» TASK MATERIAL
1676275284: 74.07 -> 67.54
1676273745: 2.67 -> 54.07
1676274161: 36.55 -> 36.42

---

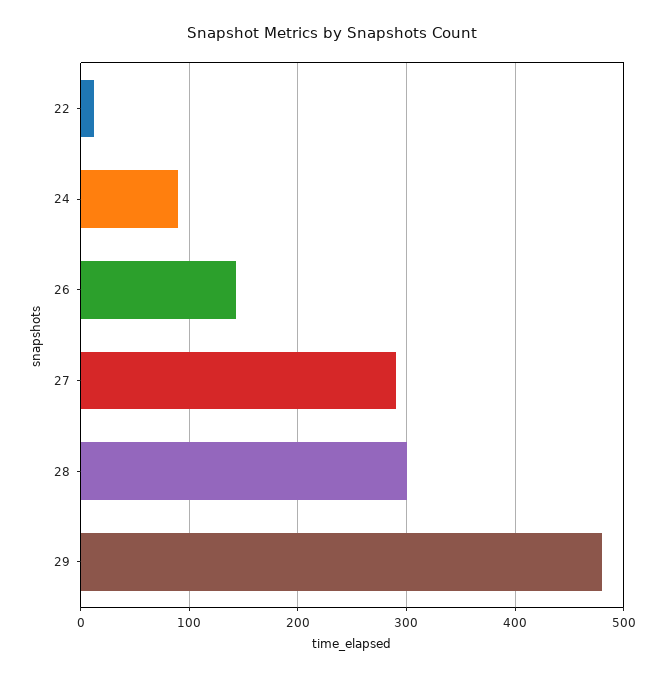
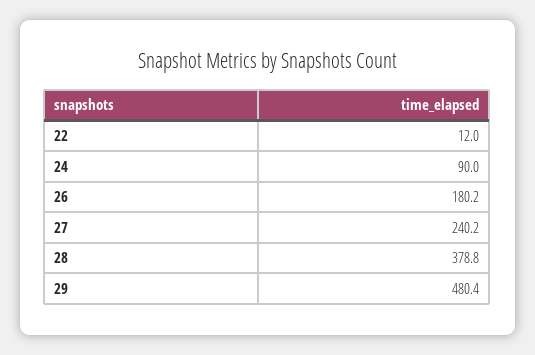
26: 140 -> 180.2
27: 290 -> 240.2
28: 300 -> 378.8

» PROBLEM DETAILS
Starting at the line above that contains "1676275284: 74.07 -> 67.54", write out each line exactly until the line that contains "1676274161: 36.55 -> 36.42" has been written, and stop there.

» RESPONSE AREA
1676275284: 74.07 -> 67.54
1676273745: 2.67 -> 54.07
1676274161: 36.55 -> 36.42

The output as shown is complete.